Pictures with their source code:
== Segment start ==

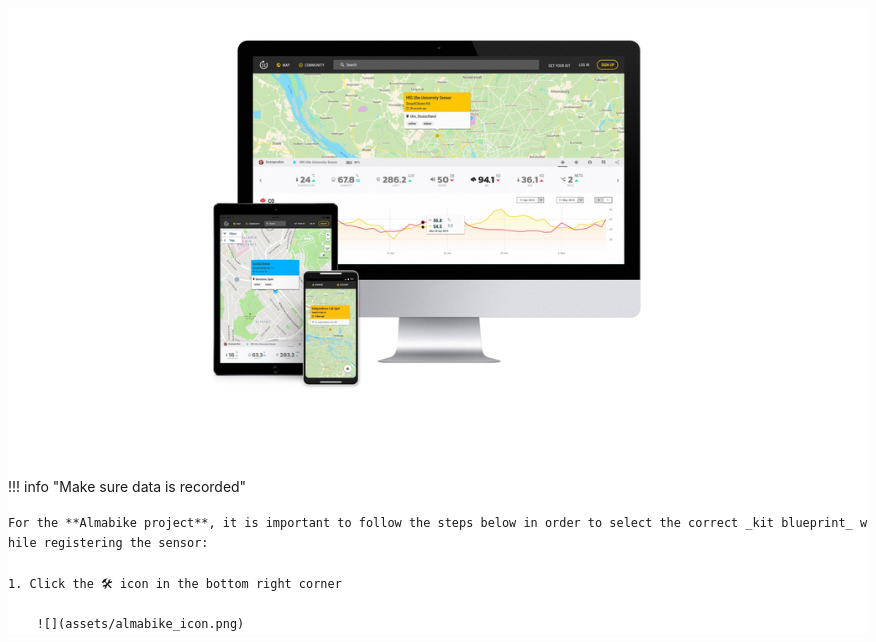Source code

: ![](assets/almabike_csv.png)

!!! info "Make sure data is recorded"

    For the **Almabike project**, it is important to follow the steps below in order to select the correct _kit blueprint_ while registering the sensor:

    1. Click the 🛠️ icon in the bottom right corner

        ![](assets/almabike_icon.png)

== Segment end ==

_Directive:_
Please write out the data again with "sensor" swapped for "device" and nothing else changed, omitting the pictures.

_Response area:_
Source code

: ![](assets/almabike_csv.png)

!!! info "Make sure data is recorded"

    For the **Almabike project**, it is important to follow the steps below in order to select the correct _kit blueprint_ while registering the device:

    1. Click the 🛠️ icon in the bottom right corner

        ![](assets/almabike_icon.png)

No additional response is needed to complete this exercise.